What Does Monkfish Taste Like?
While monkfish might not be known for its good looks, it is known for its delicious flavor and lobster-like texture.
"Many people will tell you it's the poor man's lobster, and I see what they're saying. Monkfish has a particular springiness to it that's similar," says Brandon Chavannes, executive chef at The Betty in Atlanta. "In my mind, however, monkfish is more like a grassier tasting grouper."
Depending on your region, you can find monkfish filets at your typical grocery store. But if you can visit your local fishmonger or farmers market, that's ideal, as this fish is often difficult to clean and is best left to a pro. When selecting filets, monkfish should be pearlescent white with a faint pink hue.
"Monkfish is one of those fish that can be intimidating to buy whole and butcher," says chef Adam Evans of Birmingham's Automatic Seafood and Oysters. He recommends buying filets with the bone in them if you can. Otherwise, deboned filets are the way to go. "I really do like to cook monkfish on the bone since it cooks more evenly and produces a better result," he says.
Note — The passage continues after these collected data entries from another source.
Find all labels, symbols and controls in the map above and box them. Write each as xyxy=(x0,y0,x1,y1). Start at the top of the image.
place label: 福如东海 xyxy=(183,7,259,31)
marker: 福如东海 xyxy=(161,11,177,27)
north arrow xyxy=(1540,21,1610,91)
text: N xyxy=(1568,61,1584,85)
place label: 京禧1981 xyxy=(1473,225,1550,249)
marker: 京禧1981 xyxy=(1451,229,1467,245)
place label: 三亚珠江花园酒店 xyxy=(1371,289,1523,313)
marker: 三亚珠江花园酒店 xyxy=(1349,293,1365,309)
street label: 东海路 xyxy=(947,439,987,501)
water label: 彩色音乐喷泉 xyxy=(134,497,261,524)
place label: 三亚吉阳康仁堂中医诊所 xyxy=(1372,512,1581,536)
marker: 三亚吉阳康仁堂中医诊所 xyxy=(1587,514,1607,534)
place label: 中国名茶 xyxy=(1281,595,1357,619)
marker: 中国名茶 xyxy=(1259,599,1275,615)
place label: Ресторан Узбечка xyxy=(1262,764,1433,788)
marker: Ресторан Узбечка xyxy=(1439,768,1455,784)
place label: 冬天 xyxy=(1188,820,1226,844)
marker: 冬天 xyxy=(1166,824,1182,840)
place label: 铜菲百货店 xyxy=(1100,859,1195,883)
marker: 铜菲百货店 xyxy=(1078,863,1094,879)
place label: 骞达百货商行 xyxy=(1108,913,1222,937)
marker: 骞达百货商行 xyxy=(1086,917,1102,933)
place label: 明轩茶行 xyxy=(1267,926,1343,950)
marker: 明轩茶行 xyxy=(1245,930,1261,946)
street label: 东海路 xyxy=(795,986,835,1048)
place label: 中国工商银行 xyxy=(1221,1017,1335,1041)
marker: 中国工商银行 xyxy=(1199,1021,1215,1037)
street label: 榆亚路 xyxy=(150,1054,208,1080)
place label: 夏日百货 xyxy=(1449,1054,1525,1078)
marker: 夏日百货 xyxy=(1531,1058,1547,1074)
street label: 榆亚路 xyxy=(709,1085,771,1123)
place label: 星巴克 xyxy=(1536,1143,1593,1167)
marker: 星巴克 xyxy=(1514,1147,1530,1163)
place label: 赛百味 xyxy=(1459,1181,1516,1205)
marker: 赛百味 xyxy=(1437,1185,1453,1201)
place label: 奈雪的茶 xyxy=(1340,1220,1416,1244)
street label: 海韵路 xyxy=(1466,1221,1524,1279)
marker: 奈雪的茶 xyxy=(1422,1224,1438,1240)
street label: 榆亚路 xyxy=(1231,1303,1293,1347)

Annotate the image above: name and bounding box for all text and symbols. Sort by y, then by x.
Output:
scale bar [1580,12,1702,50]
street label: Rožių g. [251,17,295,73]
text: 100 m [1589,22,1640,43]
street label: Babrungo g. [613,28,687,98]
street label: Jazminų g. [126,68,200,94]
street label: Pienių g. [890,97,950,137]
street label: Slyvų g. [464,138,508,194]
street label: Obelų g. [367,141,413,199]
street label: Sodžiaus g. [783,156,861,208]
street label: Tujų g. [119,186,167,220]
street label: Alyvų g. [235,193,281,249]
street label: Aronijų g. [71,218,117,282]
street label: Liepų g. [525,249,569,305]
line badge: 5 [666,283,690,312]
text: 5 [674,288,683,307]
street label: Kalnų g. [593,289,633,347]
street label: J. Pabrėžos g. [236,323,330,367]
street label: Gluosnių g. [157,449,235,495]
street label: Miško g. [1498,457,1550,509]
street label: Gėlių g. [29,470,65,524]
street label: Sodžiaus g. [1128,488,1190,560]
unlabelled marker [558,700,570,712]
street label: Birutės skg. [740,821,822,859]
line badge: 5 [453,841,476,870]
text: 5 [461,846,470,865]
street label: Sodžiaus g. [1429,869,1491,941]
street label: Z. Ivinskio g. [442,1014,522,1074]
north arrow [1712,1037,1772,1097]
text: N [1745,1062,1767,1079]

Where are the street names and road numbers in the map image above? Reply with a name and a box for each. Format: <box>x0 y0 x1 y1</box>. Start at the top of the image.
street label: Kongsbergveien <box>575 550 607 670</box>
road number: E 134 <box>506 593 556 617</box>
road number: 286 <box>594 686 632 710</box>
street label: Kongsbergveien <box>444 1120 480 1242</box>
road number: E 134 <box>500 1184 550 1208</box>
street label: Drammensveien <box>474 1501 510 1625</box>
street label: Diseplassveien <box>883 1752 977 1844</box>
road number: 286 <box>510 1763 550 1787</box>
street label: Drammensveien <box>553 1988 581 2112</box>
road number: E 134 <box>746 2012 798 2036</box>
Thanks to its mild taste and slight sweetness, Evans finds monkfish versatile and easy to cook with. He says he thinks it does have the texture of lobster, which "makes it really special."
How to Cook Monkfish
One good thing about monkfish is it's so adaptable. You can substitute monkfish in just about any dish that calls for a white fish. It won't fall apart because the filets stay firm while they're cooking.
Once you unwrap your fillet from the store, make sure the store cleaned the monkfish correctly and no silver skin or membranes remain. Place the monkfish on a cutting board and salt the fish generously about an hour before cooking. This will help pull out any remaining liquids.
The texture of cooked monkfish will be more lobster-like than a flaky fish — think juicy, firm and plump. One of the main preparations for it — like lobster — is to simply sear it in a hot pan with butter and oil and then serve it with capers, lemon and drawn butter.
Chavannes loves to season monkfish in Middle Eastern spices and cook it on the grill, or to braise it along with rich Spanish ingredients like peppers and tomatoes. The acids from the tomato help accentuate all of the monkfish's mild flavors.
You can also sear it on the bone and braise it until tender. It brings out the lobster-like characteristics of the meat, Evans says. He enjoys accompanying it with morel mushrooms, spring onion or ramps. In other words, you can pretty much do anything with monkfish and it will taste great.